The short answer: Most did leave. In the last half-century, about 80 percent of the population of McDowell County, West Virginia, departed as jobs disappeared and civic life frayed, writes Reason’s Ron Bailey in “Stuck,” a story in our January 2017 issue. So why does the other 20 percent stay put?
Bailey’s grandparents left McDowell County around 1950, at a time when the town of Welch was known to locals as “Little New York.” When Bailey visited recently, he found only empty streets with the exception of a lone pickup truck.
Today, “nearly 47 percent of all personal income in the county is from Social Security, disability insurance, food stamps…and other federal programs,” Bailey writes. Twenty-five percent of residents under 65 are considered disabled, and only 32 percent of those over 16 are part of the workforce.

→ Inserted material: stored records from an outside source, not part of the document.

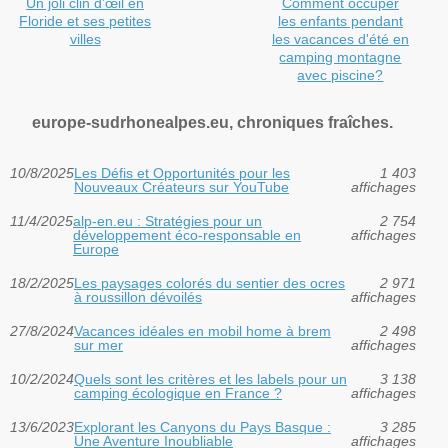
Un joli clin d’œil en
Comment occuper
Floride et ses petites
les enfants pendant
villes
les vacances d'été en
camping montagne
avec piscine?
europe-sudrhonealpes.eu, chroniques fraîches.
10/8/2025
Les Défis et Opportunités pour les
1 403
Nouveaux Créateurs sur YouTube
affichages
11/4/2025
alp-en.eu : Stratégies pour un
2 754
développement éco-responsable en
affichages
Europe
18/2/2025
Les paysages colorés du sentier des ocres
2 971
à roussillon dévoilés
affichages
27/8/2024
Vacances idéales en mobil home à brem
2 498
sur mer
affichages
10/2/2024
Quels sont les critères et les labels pour un
3 138
camping écologique en France ?
affichages
13/6/2023
Explorant les Canyons du Pays Basque :
3 285
Une Aventure Inoubliable
affichages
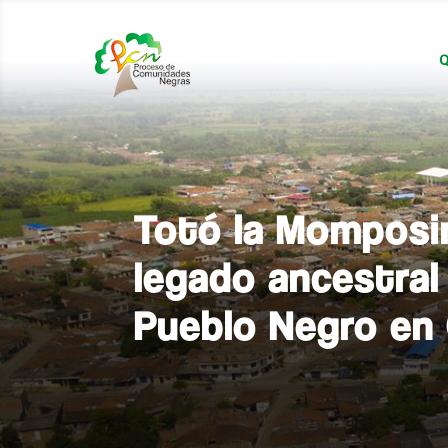
Q
Totó la Momposi
legado ancestral 
Pueblo Negro en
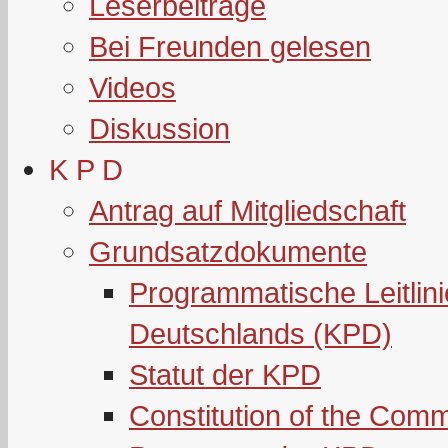
Leserbeiträge
Bei Freunden gelesen
Videos
Diskussion
K P D
Antrag auf Mitgliedschaft
Grundsatzdokumente
Programmatische Leitlin
Deutschlands (KPD)
Statut der KPD
Constitution of the Com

In our latest podcast, Bailey talks with Nick Gillespie about those who stayed behind and what it says about American poverty. Part of the problem is that “at this point, the government is paying poor people to stay there and remain poor,” Bailey argues.
The interview touches on the role of welfare, the federal disability program, and how Bailey’s research relates to Charles Murray’s Losing Ground: American Social Policy, 1950-1980, and Hillbilly Elegy, J.D. Vance’s blockbuster 2016 memoir of growing up in rural Ohio (which Bailey reviewed for Reason).